Egypt’s top cigarette maker Eastern company raised the prices of some of its popular cheap cigarettes on Wednesday, the company said in a bourse filling.
Eastern Company, which supplies 70% of Egypt’s cigarette market, raised the price of three of its low-cost, Cleopatra brand cigarette products by between 4.2 and 17.6%.
The move comes a few days after Egypt hiked the value-added tax, electricity, and fuel prices, part of a reform programme aimed at reviving the economy under a three-year, $12 billion loan agreement with the International Monetary Fund (IMF).
The company attributed the increase to higher production cost.

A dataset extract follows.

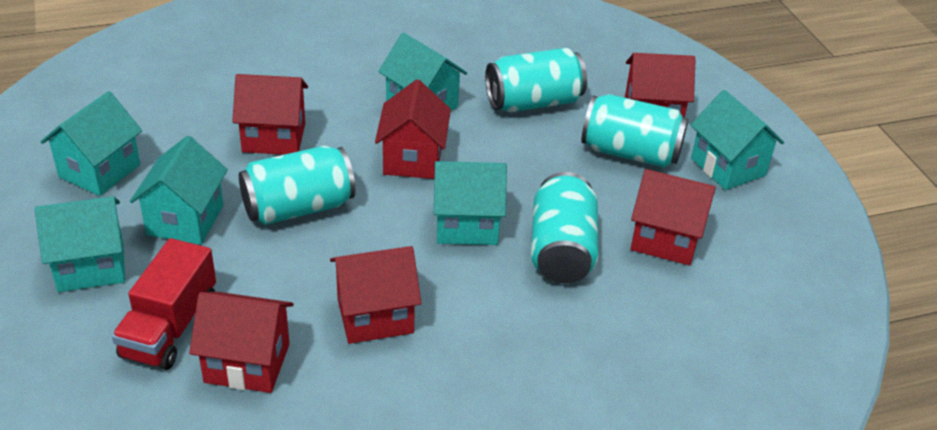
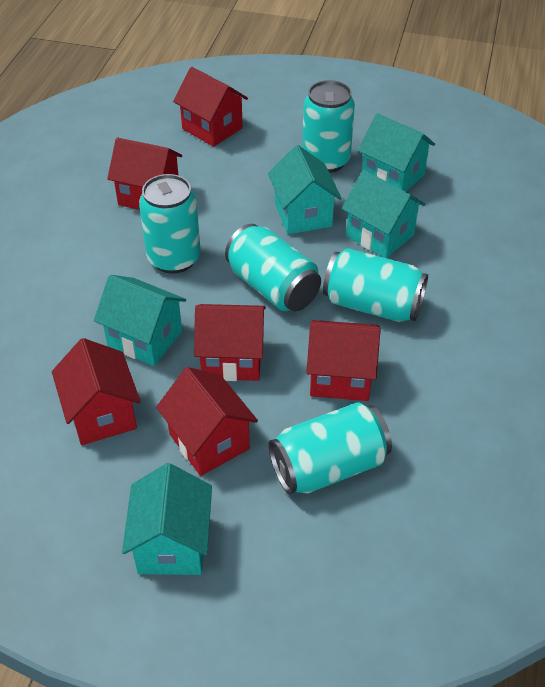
red truck: [112,238,216,370] = 1 -> none = 0
turquoise can: [239,146,355,225] [485,48,587,113] [531,172,599,283] [582,94,688,168] = 4 -> [139,174,201,274] [225,224,321,312] [269,402,392,494] [302,80,355,173] [323,248,428,322] = 5
turquoise house: [35,196,125,292] [41,91,142,196] [130,136,228,245] [378,33,467,111] [434,161,507,245] [691,90,784,190] = 6 -> [94,275,186,366] [122,463,212,575] [268,145,342,234] [342,170,425,258] [358,113,435,192] = 5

The company’s CEO told Reuters that raw materials that had been imported at an exchange rate of EGP 9/USD were at low levels.
The price rise was needed because the company now had to import at a rate of EGP 18/USD, he added.
The Egyptian pound has halved in value since Egypt floated its currency in November, making imports more expensive.
In October, Eastern Company said it was having problems buying raw materials because of Egypt’s dollar shortage.
In a separate note, the Ministry of Finance said in a press release that the company raised its products’ prices on its own accord without any governmental intervention.
“The products prices hike is the company’s own decision. It is nothing to do with the recent increases in VAT,” the ministry explained.